As a cis bisexual woman, I want to be completely transparent about my position. I don’t know what it’s like to move through the world as a trans person. I haven’t had to fight for legal recognition of my gender. But I do know what it’s like to be told your existence is inconvenient. And I know what it’s like to have institutions speak over you - while claiming to protect you.
The LGB Alliance does not speak for me. They do not speak for the queer community I know - resilient, messy, political, expansive. They speak for a narrow vision of queerness: one that is digestible to institutions, palatable to the press, and useful to gain power or political allyship.
They claim to protect us - but their version of ‘protection’ always demands someone else’s exclusion.
When your ‘safeguarding’ is built on exclusion? That’s not safety. That’s control.

Here at Wanted It Group, we talk about survival. Not the easy, clean kind - but the kind that gets you through nights that institutions exclude, downplay and ignore. The kind that says, ‘I don’t owe you my palatability to deserve protection’.
Hypersexuality is one expression of that survival. So is rage. So is withdrawal. So is demanding to be let in to spaces that were never built with you in mind.
And when we talk about visibility, we need to remember that being visible doesn’t always mean being safe. Sometimes it just means being easier to target.

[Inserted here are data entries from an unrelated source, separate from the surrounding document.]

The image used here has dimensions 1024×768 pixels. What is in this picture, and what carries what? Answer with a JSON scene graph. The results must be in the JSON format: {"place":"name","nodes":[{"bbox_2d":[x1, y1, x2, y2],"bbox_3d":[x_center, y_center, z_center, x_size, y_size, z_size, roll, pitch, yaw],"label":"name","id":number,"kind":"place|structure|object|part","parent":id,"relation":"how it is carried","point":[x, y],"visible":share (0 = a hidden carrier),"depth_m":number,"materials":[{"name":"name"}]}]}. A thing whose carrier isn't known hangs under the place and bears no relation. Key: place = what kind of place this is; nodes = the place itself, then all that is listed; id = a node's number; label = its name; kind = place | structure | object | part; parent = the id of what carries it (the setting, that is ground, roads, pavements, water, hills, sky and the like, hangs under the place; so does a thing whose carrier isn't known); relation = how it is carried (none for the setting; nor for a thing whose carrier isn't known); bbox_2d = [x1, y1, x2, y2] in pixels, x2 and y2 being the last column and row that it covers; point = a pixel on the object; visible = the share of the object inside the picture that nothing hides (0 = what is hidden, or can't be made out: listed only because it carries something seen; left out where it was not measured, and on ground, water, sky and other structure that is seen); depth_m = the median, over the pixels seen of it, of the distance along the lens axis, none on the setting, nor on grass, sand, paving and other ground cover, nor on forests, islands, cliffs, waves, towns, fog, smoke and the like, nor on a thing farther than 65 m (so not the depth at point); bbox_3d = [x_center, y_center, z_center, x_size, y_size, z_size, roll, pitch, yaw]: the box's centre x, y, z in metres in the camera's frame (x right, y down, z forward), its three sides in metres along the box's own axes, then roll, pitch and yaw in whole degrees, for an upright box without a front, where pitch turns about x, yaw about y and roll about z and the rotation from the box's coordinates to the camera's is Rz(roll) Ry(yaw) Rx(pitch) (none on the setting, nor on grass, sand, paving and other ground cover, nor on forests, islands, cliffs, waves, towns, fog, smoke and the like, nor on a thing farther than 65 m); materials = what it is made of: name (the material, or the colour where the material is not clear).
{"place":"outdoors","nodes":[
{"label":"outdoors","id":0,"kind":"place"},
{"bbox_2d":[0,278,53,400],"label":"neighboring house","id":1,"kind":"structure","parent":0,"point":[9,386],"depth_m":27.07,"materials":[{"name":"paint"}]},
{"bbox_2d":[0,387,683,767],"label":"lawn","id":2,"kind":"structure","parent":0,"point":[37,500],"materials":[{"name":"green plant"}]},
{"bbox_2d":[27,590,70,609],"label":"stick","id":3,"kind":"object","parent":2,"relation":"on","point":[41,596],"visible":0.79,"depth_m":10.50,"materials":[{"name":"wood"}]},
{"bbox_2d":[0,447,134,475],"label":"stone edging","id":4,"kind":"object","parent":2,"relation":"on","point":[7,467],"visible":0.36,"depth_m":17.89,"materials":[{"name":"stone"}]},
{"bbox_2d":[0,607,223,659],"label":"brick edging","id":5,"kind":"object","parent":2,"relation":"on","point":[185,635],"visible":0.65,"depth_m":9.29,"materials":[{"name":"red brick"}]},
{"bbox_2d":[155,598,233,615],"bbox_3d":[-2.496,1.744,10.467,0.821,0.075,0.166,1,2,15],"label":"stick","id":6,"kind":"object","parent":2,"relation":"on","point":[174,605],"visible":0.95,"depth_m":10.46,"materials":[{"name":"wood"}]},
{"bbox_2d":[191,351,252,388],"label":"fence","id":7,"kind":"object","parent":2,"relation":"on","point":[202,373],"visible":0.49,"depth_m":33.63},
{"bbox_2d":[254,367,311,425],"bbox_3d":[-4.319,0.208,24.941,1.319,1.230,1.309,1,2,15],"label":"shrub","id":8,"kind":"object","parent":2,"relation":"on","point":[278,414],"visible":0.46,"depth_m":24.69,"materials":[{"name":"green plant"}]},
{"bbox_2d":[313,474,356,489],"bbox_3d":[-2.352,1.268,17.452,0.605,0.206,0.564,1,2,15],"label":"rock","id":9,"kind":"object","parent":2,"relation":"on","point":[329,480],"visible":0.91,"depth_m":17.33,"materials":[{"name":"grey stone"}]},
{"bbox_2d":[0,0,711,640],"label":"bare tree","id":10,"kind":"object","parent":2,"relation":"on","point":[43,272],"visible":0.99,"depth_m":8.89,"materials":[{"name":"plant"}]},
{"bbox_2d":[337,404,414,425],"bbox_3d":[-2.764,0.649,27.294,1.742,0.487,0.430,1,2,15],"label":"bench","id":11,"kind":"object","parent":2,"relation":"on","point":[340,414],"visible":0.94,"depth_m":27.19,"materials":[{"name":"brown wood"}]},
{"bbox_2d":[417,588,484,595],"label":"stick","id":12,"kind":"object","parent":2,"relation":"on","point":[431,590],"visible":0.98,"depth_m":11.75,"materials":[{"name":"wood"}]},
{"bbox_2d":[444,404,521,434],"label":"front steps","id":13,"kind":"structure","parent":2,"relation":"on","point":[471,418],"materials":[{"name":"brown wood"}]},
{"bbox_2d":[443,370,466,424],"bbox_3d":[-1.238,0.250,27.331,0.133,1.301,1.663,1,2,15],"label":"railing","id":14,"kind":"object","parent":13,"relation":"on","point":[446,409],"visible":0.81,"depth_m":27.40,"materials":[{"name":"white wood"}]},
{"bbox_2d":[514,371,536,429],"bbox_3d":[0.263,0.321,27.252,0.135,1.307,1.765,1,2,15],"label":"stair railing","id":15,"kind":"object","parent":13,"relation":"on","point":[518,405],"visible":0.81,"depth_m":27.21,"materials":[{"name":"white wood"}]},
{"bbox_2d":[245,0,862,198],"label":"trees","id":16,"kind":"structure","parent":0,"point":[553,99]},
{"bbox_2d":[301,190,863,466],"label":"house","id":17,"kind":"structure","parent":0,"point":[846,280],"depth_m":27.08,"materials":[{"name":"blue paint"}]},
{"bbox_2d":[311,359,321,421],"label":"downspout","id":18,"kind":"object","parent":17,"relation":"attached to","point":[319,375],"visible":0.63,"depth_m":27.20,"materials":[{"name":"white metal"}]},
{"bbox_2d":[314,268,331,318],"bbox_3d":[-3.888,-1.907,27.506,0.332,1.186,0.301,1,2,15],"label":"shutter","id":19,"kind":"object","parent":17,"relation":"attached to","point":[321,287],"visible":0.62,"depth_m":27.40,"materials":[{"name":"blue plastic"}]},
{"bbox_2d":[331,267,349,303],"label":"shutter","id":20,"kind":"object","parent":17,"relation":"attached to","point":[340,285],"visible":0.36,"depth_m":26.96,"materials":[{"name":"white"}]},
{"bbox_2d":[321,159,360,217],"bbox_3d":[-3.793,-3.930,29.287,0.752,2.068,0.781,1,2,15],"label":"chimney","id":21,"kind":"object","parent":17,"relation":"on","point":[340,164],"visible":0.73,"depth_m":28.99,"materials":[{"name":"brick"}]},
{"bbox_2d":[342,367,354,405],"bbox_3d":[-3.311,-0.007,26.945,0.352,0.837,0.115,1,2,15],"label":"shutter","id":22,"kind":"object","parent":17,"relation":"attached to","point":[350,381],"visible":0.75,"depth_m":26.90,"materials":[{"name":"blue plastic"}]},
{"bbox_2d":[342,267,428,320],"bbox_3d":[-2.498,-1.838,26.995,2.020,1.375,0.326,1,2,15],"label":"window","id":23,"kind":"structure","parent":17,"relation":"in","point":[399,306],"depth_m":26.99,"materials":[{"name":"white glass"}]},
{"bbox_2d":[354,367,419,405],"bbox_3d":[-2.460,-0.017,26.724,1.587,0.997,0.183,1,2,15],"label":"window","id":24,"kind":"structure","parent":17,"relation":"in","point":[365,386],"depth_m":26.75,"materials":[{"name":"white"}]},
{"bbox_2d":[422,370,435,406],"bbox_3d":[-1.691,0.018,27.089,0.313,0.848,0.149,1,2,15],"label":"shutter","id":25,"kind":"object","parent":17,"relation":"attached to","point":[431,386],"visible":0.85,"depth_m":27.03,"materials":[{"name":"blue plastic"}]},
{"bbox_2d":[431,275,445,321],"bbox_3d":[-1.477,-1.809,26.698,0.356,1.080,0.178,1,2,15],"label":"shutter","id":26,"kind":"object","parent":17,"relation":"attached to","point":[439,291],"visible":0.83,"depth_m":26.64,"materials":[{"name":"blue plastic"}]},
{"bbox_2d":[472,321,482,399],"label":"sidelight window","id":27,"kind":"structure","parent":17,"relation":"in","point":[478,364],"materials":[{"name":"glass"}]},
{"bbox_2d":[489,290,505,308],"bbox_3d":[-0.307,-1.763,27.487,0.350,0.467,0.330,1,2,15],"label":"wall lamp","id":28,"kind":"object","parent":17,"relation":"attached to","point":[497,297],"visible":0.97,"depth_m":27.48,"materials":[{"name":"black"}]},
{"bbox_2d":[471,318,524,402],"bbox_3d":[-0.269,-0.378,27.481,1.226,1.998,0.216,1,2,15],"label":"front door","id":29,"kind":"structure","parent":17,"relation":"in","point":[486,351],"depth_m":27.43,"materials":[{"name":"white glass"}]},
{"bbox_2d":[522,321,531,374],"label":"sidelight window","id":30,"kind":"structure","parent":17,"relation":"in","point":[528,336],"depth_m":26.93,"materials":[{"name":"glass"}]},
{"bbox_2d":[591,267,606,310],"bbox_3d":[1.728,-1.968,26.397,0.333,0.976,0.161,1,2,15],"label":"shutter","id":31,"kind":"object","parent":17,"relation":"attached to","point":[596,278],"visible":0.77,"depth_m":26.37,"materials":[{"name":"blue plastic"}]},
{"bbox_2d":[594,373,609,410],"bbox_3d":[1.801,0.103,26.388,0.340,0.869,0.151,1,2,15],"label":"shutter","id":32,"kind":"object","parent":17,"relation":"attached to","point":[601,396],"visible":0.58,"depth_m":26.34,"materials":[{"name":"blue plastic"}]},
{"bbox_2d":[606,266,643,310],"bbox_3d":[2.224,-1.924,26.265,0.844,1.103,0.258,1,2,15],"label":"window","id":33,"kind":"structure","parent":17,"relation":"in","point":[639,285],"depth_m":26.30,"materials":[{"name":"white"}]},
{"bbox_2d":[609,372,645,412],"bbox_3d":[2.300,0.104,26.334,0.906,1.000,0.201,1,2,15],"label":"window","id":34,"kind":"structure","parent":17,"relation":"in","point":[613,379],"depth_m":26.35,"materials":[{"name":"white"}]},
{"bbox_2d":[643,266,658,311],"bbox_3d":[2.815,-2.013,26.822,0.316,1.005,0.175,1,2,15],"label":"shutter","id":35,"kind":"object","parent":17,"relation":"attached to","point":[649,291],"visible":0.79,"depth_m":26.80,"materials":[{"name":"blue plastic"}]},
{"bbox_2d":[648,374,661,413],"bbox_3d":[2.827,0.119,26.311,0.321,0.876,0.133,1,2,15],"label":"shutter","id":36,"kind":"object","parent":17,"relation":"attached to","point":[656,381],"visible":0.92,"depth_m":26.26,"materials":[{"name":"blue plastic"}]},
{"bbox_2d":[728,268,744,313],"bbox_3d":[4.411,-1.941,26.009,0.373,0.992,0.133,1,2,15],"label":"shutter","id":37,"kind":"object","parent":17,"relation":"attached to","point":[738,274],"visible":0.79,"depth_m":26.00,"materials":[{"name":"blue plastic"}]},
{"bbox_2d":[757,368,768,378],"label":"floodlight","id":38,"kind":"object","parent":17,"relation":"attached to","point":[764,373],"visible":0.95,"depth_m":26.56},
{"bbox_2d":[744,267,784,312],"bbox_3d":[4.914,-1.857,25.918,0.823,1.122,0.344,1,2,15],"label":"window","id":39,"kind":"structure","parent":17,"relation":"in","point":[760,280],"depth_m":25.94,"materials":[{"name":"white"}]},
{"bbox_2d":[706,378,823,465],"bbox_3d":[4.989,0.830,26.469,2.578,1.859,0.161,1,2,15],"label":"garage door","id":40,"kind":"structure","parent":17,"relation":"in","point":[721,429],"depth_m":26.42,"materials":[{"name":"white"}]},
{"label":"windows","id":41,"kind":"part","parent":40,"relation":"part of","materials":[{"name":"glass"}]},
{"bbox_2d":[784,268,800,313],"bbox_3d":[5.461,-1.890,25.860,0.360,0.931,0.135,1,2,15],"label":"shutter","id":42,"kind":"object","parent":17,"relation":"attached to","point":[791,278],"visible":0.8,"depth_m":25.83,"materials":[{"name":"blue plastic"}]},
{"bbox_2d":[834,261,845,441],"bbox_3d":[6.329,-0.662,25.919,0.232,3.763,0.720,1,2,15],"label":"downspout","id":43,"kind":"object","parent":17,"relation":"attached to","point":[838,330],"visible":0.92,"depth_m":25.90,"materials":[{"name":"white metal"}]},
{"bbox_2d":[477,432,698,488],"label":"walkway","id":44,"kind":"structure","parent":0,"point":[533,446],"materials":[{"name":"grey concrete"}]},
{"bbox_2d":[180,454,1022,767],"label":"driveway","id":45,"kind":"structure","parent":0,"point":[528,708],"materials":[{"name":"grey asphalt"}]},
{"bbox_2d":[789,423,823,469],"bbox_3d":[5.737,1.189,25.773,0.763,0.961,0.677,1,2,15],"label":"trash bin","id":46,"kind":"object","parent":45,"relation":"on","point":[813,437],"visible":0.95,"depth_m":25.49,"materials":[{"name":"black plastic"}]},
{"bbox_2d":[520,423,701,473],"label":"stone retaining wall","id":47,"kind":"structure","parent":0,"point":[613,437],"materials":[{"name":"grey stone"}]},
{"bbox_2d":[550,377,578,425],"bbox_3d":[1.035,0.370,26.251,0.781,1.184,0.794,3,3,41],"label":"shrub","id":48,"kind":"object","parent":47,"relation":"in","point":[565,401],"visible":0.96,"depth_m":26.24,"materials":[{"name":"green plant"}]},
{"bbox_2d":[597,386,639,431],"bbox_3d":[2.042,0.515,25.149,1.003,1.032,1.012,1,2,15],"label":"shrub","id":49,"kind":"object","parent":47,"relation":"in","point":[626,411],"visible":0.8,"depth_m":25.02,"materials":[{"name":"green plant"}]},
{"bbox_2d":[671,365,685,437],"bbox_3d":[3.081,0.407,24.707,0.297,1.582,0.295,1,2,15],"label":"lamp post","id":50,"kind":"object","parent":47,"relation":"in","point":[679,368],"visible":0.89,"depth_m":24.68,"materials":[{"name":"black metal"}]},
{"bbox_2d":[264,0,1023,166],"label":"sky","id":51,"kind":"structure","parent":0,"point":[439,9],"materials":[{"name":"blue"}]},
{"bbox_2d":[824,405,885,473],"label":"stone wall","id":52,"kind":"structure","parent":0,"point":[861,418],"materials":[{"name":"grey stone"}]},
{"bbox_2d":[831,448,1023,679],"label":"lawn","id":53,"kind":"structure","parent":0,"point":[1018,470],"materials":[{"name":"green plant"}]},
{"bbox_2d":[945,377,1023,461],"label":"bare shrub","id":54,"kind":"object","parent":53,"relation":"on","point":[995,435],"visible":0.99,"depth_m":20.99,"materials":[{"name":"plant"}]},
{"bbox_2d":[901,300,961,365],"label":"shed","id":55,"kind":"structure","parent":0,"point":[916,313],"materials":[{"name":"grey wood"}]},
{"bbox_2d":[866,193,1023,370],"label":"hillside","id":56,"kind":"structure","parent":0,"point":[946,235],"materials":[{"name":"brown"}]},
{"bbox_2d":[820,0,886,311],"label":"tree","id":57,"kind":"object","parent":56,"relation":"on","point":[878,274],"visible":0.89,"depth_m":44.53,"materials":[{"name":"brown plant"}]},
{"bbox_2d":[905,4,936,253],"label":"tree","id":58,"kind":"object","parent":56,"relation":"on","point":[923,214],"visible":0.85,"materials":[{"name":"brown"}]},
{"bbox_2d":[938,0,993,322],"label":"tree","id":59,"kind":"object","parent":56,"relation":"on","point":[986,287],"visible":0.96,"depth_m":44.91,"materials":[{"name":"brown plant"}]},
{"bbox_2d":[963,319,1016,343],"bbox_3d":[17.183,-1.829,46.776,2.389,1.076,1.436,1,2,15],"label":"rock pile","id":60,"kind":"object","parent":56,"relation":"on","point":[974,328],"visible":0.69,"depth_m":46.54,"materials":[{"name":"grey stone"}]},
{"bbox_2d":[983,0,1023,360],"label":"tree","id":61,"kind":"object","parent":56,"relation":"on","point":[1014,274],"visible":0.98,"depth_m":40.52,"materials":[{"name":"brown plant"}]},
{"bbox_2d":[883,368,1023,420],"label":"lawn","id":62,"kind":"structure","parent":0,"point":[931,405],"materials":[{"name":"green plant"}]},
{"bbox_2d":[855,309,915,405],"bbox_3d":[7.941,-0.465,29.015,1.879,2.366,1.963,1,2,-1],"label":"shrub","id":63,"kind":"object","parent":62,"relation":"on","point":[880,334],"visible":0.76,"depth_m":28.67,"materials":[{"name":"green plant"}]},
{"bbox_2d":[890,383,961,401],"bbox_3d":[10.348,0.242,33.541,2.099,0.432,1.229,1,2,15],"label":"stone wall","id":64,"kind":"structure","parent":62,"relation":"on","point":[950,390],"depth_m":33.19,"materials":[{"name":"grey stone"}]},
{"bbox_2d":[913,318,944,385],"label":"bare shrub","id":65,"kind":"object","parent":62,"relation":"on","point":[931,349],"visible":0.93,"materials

That’s why it’s so dangerous when organisations like the LGB Alliance claim to speak for all of us. Because they are not protecting the community, they are protecting a very, very narrow slice of it. And they’re doing so at the expense of people whose lives are already under threat.
To any trans person reading this - especially if you are a survivor - please hear this:
You shouldn’t have to fight this hard to be believed.
You shouldn’t have to defend your need for care.
You shouldn’t have to listen to the people with the biggest platforms in the room tell you that your presence is the risk.
You are not a threat. You are not a liability. You are not an afterthought.
You are the community.
And I am standing beside you, in rage and in love, refusing to let that truth be erase ✊🏼🏳️🌈🏳️⚧️
Holly
Friend of Georgia. Cis bisexual woman. Survivor.
And someone who is not okay with this.